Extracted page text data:

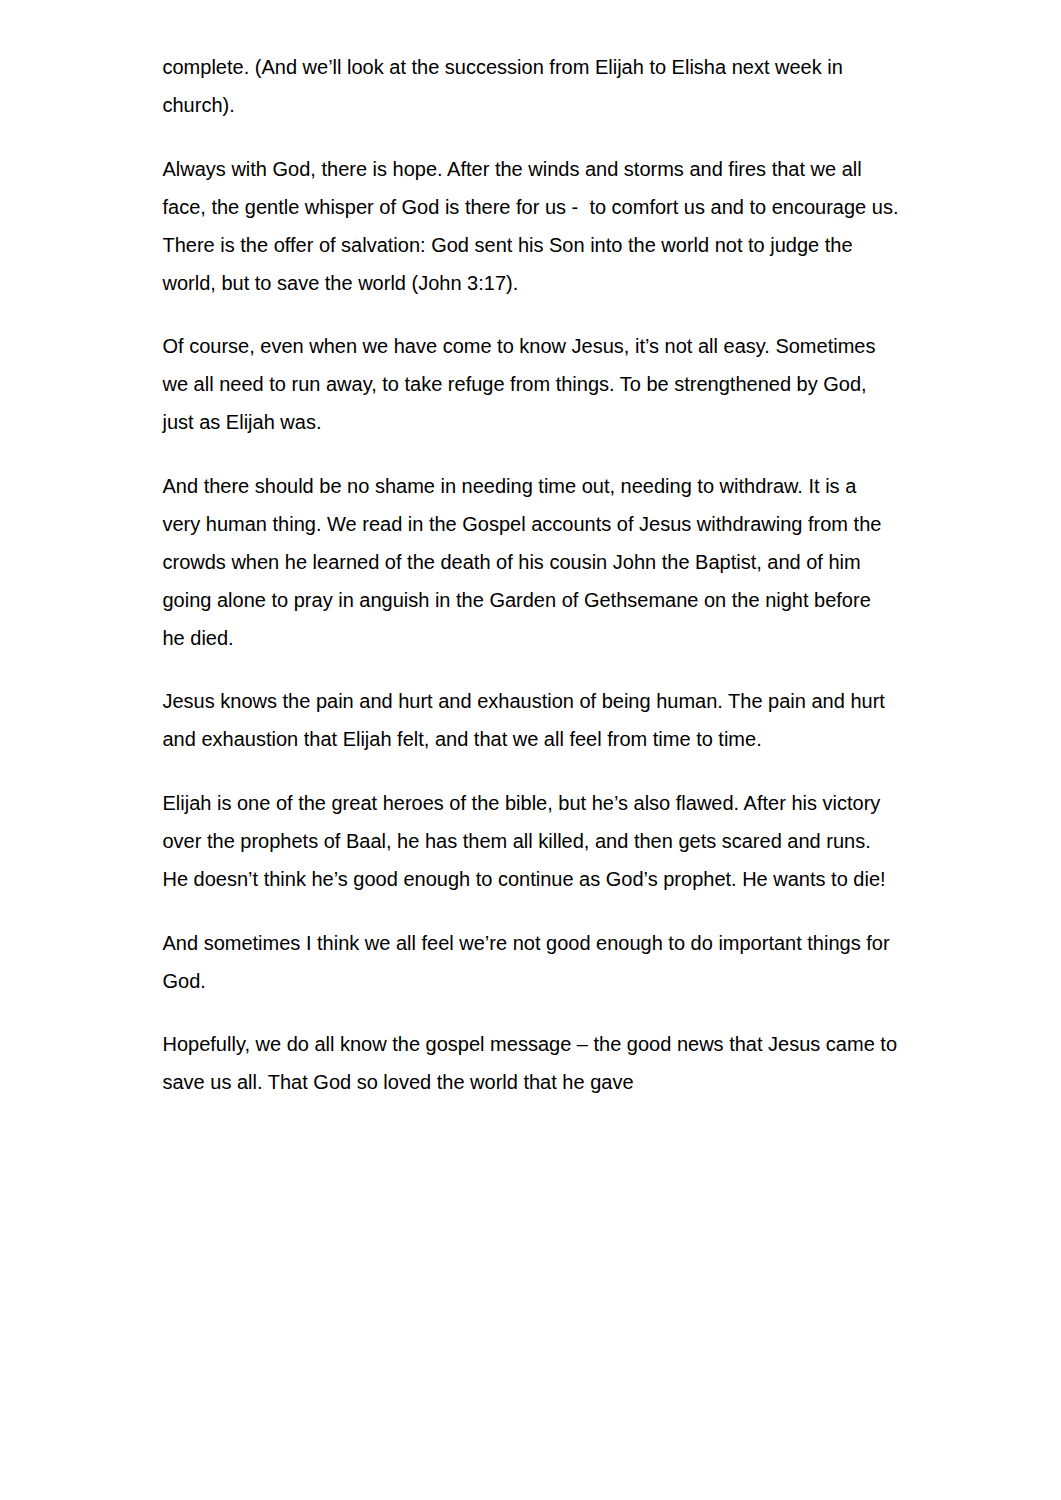complete. (And we’ll look at the succession from Elijah to Elisha next week in church).
Always with God, there is hope. After the winds and storms and fires that we all face, the gentle whisper of God is there for us - to comfort us and to encourage us. There is the offer of salvation: God sent his Son into the world not to judge the world, but to save the world (John 3:17).
Of course, even when we have come to know Jesus, it’s not all easy. Sometimes we all need to run away, to take refuge from things. To be strengthened by God, just as Elijah was.
And there should be no shame in needing time out, needing to withdraw. It is a very human thing. We read in the Gospel accounts of Jesus withdrawing from the crowds when he learned of the death of his cousin John the Baptist, and of him going alone to pray in anguish in the Garden of Gethsemane on the night before he died.
Jesus knows the pain and hurt and exhaustion of being human. The pain and hurt and exhaustion that Elijah felt, and that we all feel from time to time.
Elijah is one of the great heroes of the bible, but he’s also flawed. After his victory over the prophets of Baal, he has them all killed, and then gets scared and runs. He doesn’t think he’s good enough to continue as God’s prophet. He wants to die!
And sometimes I think we all feel we’re not good enough to do important things for God.
Hopefully, we do all know the gospel message – the good news that Jesus came to save us all. That God so loved the world that he gave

> Exercise: Leave the pictures out and print every record exactly.

> Answer section:
complete. (And we’ll look at the succession from Elijah to Elisha next week in church).
Always with God, there is hope. After the winds and storms and fires that we all face, the gentle whisper of God is there for us - to comfort us and to encourage us. There is the offer of salvation: God sent his Son into the world not to judge the world, but to save the world (John 3:17).
Of course, even when we have come to know Jesus, it’s not all easy. Sometimes we all need to run away, to take refuge from things. To be strengthened by God, just as Elijah was.
And there should be no shame in needing time out, needing to withdraw. It is a very human thing. We read in the Gospel accounts of Jesus withdrawing from the crowds when he learned of the death of his cousin John the Baptist, and of him going alone to pray in anguish in the Garden of Gethsemane on the night before he died.
Jesus knows the pain and hurt and exhaustion of being human. The pain and hurt and exhaustion that Elijah felt, and that we all feel from time to time.
Elijah is one of the great heroes of the bible, but he’s also flawed. After his victory over the prophets of Baal, he has them all killed, and then gets scared and runs. He doesn’t think he’s good enough to continue as God’s prophet. He wants to die!
And sometimes I think we all feel we’re not good enough to do important things for God.
Hopefully, we do all know the gospel message – the good news that Jesus came to save us all. That God so loved the world that he gave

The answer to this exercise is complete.